As for the woman herself, with most of her acquaintances too afraid to speak, the majority of what we know comes from her posts on Facebook, hi5 and other internet sites… Angie describes her passion for DJ Tiësto, Madonna, Latino pop star Juanes and Bryan Adams.

She admits a soft spot for Tobey Maguire of Spider-Man fame, and her favourite book is Gabriel García Márquez’s One Hundred Years of Solitude.

While the press set about convicting her, one pal who rose to Angie’s defence was an old school friend, Luis Alfonso Passo, who stated that she was: “incapable of taking a gram of cocaine to their local nightclub on the corner”.

CNN‘s Penhaul disputed the notion of Sanclemente as ‘queen-pin’, suggesting, “Angie’s role would have been choosing the mules for the operation, not running the cartel.”

Furthermore, he claimed it was doubtful she had the contacts necessary to operate an ‘international trafficking gang’, given that she would have needed top Mexican cartel connections to be flying the drugs into Cancun in the first place.

It was estimated that paying off all of the right people at the airport—from those manning the check-in desk and scanner to the roaming security guards—would have cost a huge amount. Plus there was the cost of the cocaine and the payment for the bewitchingly attractive mule.

“I doubt that Angie was in charge of the operation,” confessed an Argentine police official. “This is a hard business, not really a place for women to be running the show. But might she have been in charge of recruiting the women and sending them to Cancun? Certainly.”

Until her criminal controversy, Sanclemente was a woman on the rise, garnering magazine covers in Mexico and leaving a trail of starstruck men in her wake.

Her plastic surgery to nose, butt and breasts, and her liposuctioned curves, ties to The Monster and, inevitably, to drugs are all too common in Colombia.

Her life story is similar to Sin Tetas No Hay Paraiso (“Without Tits there is No Paradise”), an enormously popular TV soap that chronicles stunning chicas, plastic surgeons and cocaine king-pins in plotlines reminiscent of Nip/Tuck meets The Godfather.

Unfortunately for Angie, she was arrested on May 26, while hiding out in a trendy suburb of Buenos Aires.

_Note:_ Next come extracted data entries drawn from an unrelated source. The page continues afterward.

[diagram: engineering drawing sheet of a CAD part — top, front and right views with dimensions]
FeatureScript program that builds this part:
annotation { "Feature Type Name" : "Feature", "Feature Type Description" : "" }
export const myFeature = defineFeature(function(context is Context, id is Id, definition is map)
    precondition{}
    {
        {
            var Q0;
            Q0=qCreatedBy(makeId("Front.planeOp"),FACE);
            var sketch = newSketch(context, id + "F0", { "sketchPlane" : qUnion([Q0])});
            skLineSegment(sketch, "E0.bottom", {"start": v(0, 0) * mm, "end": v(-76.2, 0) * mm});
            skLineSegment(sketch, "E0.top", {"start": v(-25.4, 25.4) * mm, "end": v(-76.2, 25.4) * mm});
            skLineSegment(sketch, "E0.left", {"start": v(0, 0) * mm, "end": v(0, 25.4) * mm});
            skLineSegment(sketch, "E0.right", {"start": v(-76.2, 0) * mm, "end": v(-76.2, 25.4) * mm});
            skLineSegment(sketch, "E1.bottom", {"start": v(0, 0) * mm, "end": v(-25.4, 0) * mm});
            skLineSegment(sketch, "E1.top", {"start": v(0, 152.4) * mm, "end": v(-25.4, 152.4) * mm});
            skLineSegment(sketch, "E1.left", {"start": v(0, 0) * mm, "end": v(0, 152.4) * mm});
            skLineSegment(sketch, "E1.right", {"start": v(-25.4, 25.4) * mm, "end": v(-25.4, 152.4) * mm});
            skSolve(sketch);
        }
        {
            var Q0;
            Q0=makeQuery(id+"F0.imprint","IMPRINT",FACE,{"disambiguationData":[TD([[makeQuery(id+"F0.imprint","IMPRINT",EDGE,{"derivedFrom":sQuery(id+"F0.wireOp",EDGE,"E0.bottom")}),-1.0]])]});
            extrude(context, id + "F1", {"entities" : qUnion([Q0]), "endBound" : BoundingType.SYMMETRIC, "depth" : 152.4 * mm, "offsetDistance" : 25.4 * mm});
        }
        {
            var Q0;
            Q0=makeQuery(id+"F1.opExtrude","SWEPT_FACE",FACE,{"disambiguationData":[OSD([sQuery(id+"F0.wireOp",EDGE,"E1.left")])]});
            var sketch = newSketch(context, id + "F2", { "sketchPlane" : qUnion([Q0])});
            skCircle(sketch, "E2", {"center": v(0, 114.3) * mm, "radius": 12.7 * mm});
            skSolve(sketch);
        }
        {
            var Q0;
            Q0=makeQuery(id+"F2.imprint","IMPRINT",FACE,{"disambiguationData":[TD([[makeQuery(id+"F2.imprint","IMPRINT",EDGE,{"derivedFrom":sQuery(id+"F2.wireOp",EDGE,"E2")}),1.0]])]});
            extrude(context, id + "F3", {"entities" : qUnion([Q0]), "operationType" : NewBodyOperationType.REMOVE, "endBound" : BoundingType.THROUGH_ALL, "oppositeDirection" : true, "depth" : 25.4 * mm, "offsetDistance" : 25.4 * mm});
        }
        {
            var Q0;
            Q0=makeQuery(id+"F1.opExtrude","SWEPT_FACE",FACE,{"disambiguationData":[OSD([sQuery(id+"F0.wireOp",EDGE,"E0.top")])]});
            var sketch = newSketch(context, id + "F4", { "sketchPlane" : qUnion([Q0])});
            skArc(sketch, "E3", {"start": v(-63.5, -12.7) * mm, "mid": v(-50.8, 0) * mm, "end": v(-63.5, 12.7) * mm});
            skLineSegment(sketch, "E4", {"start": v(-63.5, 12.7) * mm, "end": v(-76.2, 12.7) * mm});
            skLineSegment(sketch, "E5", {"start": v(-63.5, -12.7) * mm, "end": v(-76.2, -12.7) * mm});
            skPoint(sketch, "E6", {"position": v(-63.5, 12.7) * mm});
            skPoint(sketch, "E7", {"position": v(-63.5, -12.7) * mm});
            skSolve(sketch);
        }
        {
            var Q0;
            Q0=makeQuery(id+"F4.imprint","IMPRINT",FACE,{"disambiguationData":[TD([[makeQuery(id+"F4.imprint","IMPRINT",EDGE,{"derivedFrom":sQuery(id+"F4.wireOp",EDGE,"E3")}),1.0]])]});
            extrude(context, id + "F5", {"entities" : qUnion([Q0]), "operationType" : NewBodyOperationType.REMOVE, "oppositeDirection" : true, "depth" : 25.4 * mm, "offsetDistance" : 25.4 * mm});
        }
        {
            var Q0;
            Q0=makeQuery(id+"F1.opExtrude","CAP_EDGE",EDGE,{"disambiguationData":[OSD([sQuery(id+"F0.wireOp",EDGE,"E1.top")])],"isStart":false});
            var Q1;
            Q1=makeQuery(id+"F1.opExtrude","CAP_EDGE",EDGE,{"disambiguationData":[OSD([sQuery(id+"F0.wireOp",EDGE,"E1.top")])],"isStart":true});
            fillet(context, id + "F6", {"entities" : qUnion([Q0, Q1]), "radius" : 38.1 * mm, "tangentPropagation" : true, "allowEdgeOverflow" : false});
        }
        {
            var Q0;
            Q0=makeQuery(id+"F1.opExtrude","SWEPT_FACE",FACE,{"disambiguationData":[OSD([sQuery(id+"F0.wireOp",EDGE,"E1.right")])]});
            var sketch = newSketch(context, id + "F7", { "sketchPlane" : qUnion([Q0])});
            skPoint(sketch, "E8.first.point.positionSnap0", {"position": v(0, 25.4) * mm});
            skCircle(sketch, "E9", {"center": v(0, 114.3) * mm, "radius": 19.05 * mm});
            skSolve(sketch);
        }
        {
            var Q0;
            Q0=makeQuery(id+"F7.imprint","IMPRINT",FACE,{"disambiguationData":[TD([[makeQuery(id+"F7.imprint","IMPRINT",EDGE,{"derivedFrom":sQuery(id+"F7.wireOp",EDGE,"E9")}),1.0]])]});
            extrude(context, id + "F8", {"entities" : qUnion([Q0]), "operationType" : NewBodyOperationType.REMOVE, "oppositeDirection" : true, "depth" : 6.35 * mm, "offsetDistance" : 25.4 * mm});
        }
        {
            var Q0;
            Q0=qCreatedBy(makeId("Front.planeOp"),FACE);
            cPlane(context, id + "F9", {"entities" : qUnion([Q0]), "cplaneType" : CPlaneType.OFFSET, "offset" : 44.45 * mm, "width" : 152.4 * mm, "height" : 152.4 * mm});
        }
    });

Her mother protested the former beauty queen’s innocence, telling reporters, “She is no drug trafficker, nor is she the queen of cocaine. There are bad intentions—a plot against her. She will prove her innocence.”

In September, Angie was transferred to a new prison after being assaulted and receiving death threats.

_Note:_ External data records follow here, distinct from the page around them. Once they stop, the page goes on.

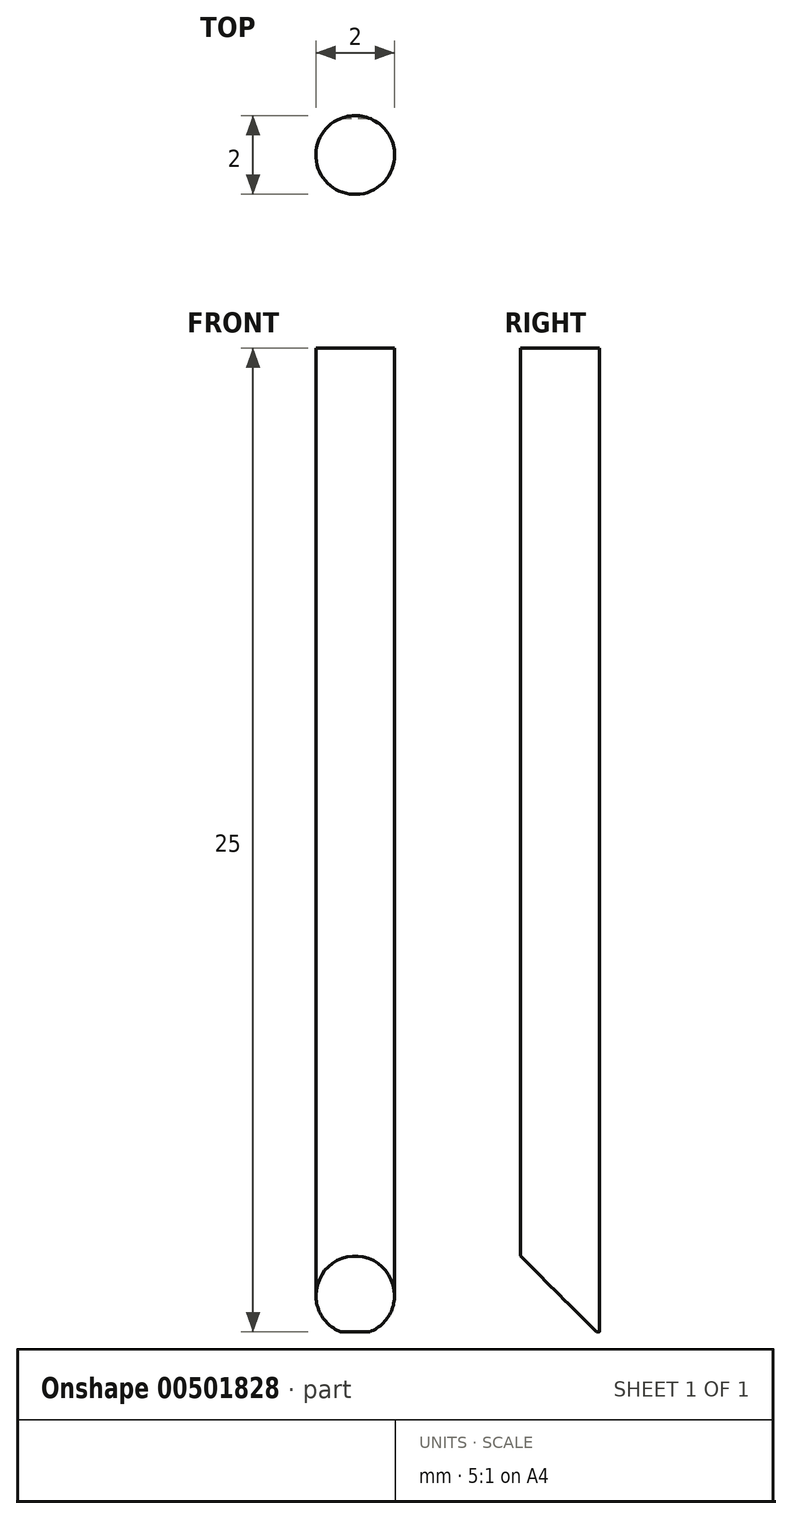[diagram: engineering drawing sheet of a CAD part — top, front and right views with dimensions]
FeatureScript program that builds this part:
annotation { "Feature Type Name" : "Feature", "Feature Type Description" : "" }
export const myFeature = defineFeature(function(context is Context, id is Id, definition is map)
    precondition{}
    {
        {
            var Q0;
            Q0=qCreatedBy(makeId("Top.planeOp"),FACE);
            var sketch = newSketch(context, id + "F0", { "sketchPlane" : qUnion([Q0])});
            skCircle(sketch, "E0", {"center": v(0, 0) * mm, "radius": 1 * mm});
            skSolve(sketch);
        }
        {
            var Q0;
            Q0 = qSketchRegion(id + "F0", true);
            extrude(context, id + "F1", {"entities" : qUnion([Q0]), "depth" : 25 * mm});
        }
        {
            var Q0;
            Q0=qCreatedBy(makeId("Right.planeOp"),FACE);
            var sketch = newSketch(context, id + "F2", { "sketchPlane" : qUnion([Q0])});
            skLineSegment(sketch, "E1", {"start": v(2.04, -1.1) * mm, "end": v(-1.4, 2.33) * mm});
            skLineSegment(sketch, "E2", {"start": v(-1.4, 2.33) * mm, "end": v(-1.4, -1.1) * mm});
            skLineSegment(sketch, "E3", {"start": v(-1.4, -1.1) * mm, "end": v(2.04, -1.1) * mm});
            skSolve(sketch);
        }
        {
            var Q0;
            Q0 = qSketchRegion(id + "F2", true);
            extrude(context, id + "F3", {"entities" : qUnion([Q0]), "operationType" : NewBodyOperationType.REMOVE, "oppositeDirection" : true, "depth" : 25 * mm, "hasSecondDirection" : true, "secondDirectionOppositeDirection" : false, "secondDirectionDepth" : 25 * mm});
        }
    });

She was described by her mother as being suicidal. The degree of Sanclemente’s involvement in the clever courier system, if any, remains to be seen.

But for now, the drug lords will have to find another way to ship their illegal merchandise other than in the suitcase of a sexy and innocent-looking young woman.

Unfair competition

IN the past two years, Colombian investigators have been probing the links between drug bosses and second-tier beauty pageant Chica Med. Suspicions that king-pins were running the contest were confirmed when Yovanna Guzman, Miss Chica Med 2001, confessed all in an interview with Elenco magazine.

Guzman, a fair-haired fox, described being bought for a pile of luxuries that began with a Rolex, then progressed to cars and luxury apartments. For eight years, she was the secret lover of cocaine boss Wilber Varela.

Varela, a ruthless narco, was wanted for smuggling tonnes of cocaine into the US and for murdering his rivals. Guzman remembers him for delivering flowers but also warning shots for stepping out of line—like the time a gunman showed up at her apartment to shoot her in the leg. “He had two faces. I saw him so tender with the ones he loved, then you see the cartel killings. He always said he was the best of friends and the worst of enemies.”

Yovanna described to CNN the ‘golden cage’ in which she had lived—showered with luxuries, yet held as property by the cartel leader. “All those narcos care about is how big your breasts are. If they want you, the first thing they do is send you to their plastic surgeon to have silicone implants. But it’s them who decide how big you should be, not you.”